Malondialdehyde (MDA) is an indicator of lipid peroxidation, and superoxide dismutase content (SOD) and Catalase (CAT) are two important antioxidant enzymes that protect cell integrity during biological oxidation. Glutathione (GSH) is considered the first barrier against oxidative stress. To determine the effect of BSP-1 on oxidative stress and antioxidant enzymes in Hacat cells, we examined changes in Hacat intracellular MDA, GSH, CAT and SOD. As shown in FIG. 7, H is compared with that of the control group₂O₂Significant induction of intracellular MDA increase and intracellular GSH, CAT and SOD decrease (p)<0.05). Notably, BSP-1 pretreatment significantly induced a decrease in intracellular MDA and an increase in intracellular GSH, CAT and SOD (p) in a dose-dependent manner<0.05). Shows that BSP-1 inhibits the accumulation of intracellular ROS by regulating intracellular oxidative stress kinase and antioxidant defense enzyme so as to protect Hacat cells from H₂O₂Induced damage.

Example 6

Moisturizing Activity of polysaccharide BSP-1

Diluting HaCaT cells with good growth state to 3 × 10⁵Adding the cells/mL into a 6-well plate according to the volume of 2mL per well for culturing for 24hThen, the cell sap is sucked out to establish a drying model, the drying air speed is set to be 0.6m/s, after drying is carried out for 25min, culture media respectively containing 150 mu g/mL, 100 mu g/mL and 50 mu g/mL polysaccharide BSP-1 are added to continue culturing the cells for 24h, and finally cell culture supernatant is collected to measure the contents of aquaporin AQP-3 and hyaluronic acid HA according to the kit steps.

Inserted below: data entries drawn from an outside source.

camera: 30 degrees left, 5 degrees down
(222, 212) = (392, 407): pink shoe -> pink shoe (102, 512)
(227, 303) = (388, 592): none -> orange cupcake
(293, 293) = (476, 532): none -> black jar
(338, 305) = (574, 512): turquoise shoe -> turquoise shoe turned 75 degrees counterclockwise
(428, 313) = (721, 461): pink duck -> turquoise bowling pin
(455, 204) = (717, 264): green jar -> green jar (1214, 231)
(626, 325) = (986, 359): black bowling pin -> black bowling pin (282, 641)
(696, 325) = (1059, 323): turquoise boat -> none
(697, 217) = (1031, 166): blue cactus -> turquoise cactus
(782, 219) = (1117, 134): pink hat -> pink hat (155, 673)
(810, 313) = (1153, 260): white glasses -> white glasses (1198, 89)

As can be seen from FIG. 8, at higher experimental concentrations, after the HaCat cells subjected to dry damage are treated with polysaccharide BSP-1 with different concentrations, the content of AQP-3 is higher, and the AQP-3 is increased in a dose-dependent manner, so that the AQP content is remarkably improved compared with that of a model group. Similarly, the HA content also increases with the increase of the polysaccharide concentration, and HAs a significant difference compared with the model group, which indicates that the polysaccharide BSP-1 can promote the secretion of aquaporin AQP-3 and hyaluronic acid HA by HaCat cells after drying treatment. Physiological regulators such as AQP-3 and HA help the skin to keep water balance, so whether the sample HAs the moisturizing effect can be judged according to the content of AQP-3 and HA secreted by HaCat cells of the immortalized stratum corneum of a human.

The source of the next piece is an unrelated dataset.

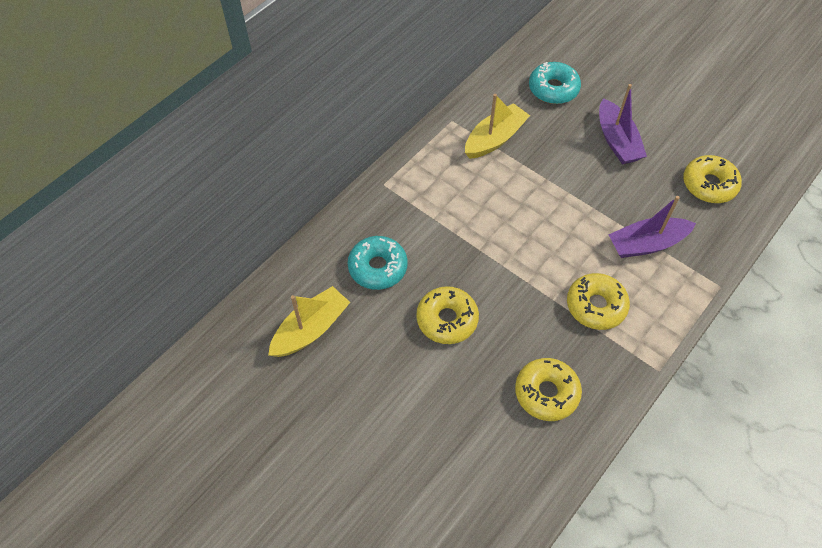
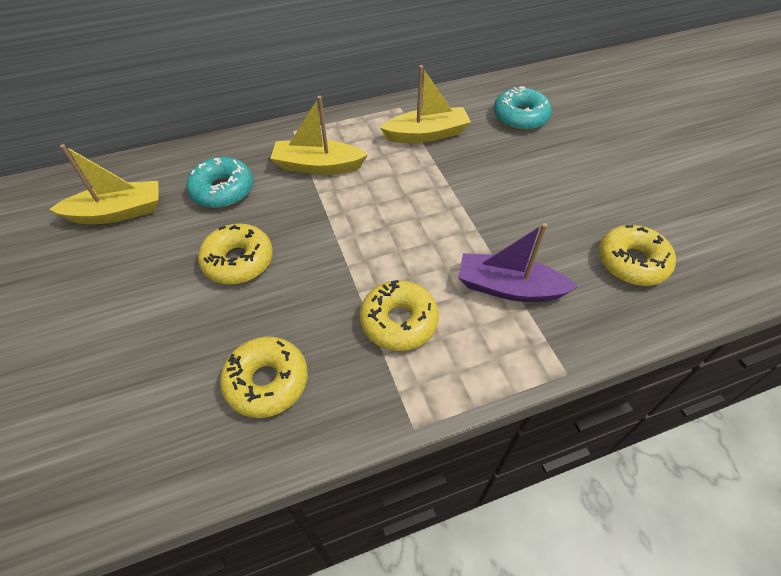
camera: 30 degrees right, 5 degrees down
(434, 209) = (318, 166): none -> yellow boat
(617, 141) = (552, 181): purple boat -> none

In conclusion, the polysaccharide BSP-1 of bletilla striata is extracted and separated from the dry pseudobulb of bletilla striata, and pharmacological experiments show that the prepared polysaccharide BSP-1 can inhibit the expression of inflammatory factors and skin damage caused by ultraviolet rays in a dose-dependent manner, shows a good moisturizing function, and can be applied to preparing skin care cosmetics.

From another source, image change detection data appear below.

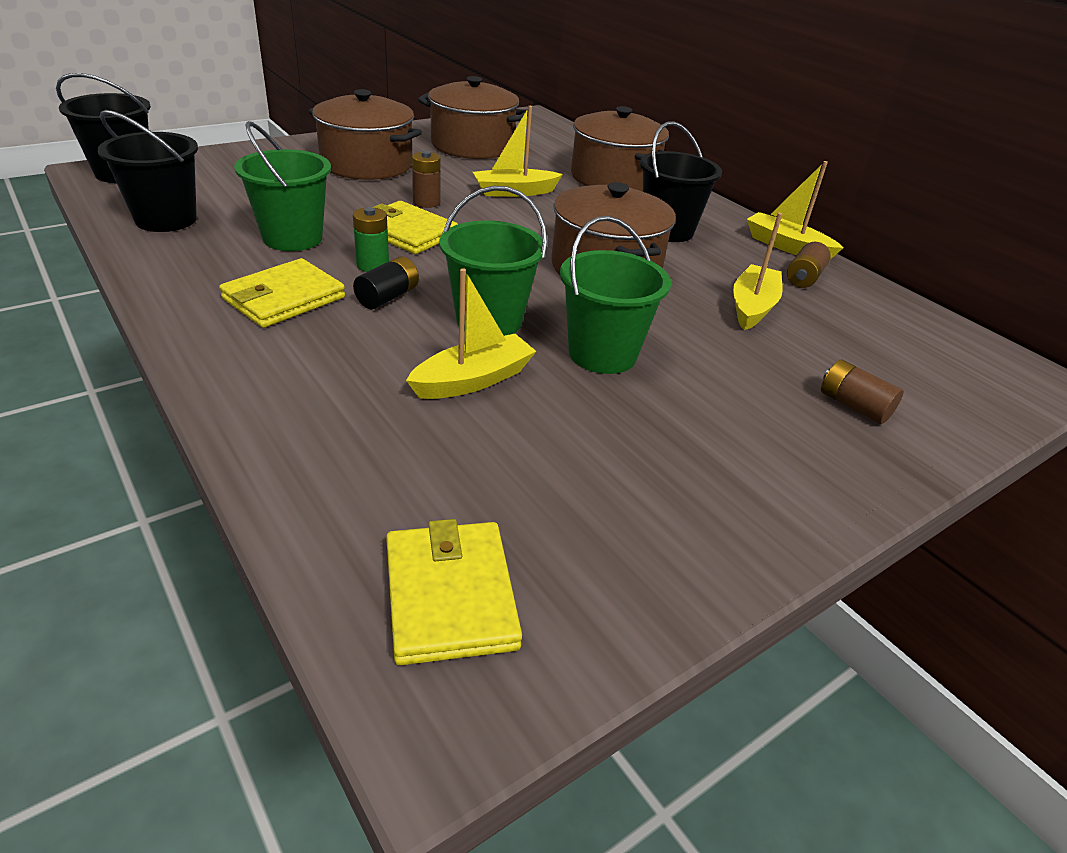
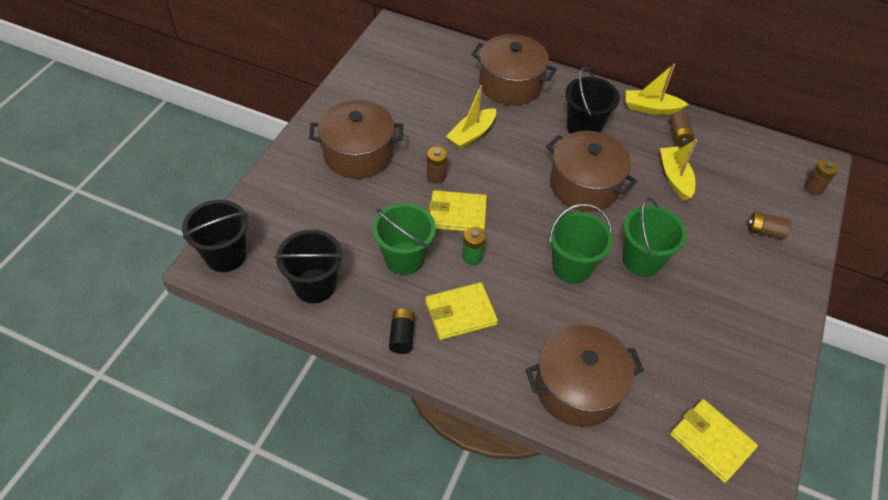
camera: 30 degrees left, 15 degrees up
(284, 298) = (460, 313): yellow wallet -> yellow wallet turned 60 degrees clockwise
(388, 297) = (508, 279): black battery -> black battery (402, 336)
(472, 145) = (396, 92): brown pot -> brown pot (577, 388)
(473, 380) = (606, 316): yellow boat -> none
(1000, 398) = (813, 188): none -> brown battery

The above is only a preferred embodiment of the present invention, and is not intended to limit the present invention, and various modifications and changes will occur to those skilled in the art. Any modification, equivalent replacement, or improvement made within the spirit and principle of the present invention should be included in the protection scope of the present invention.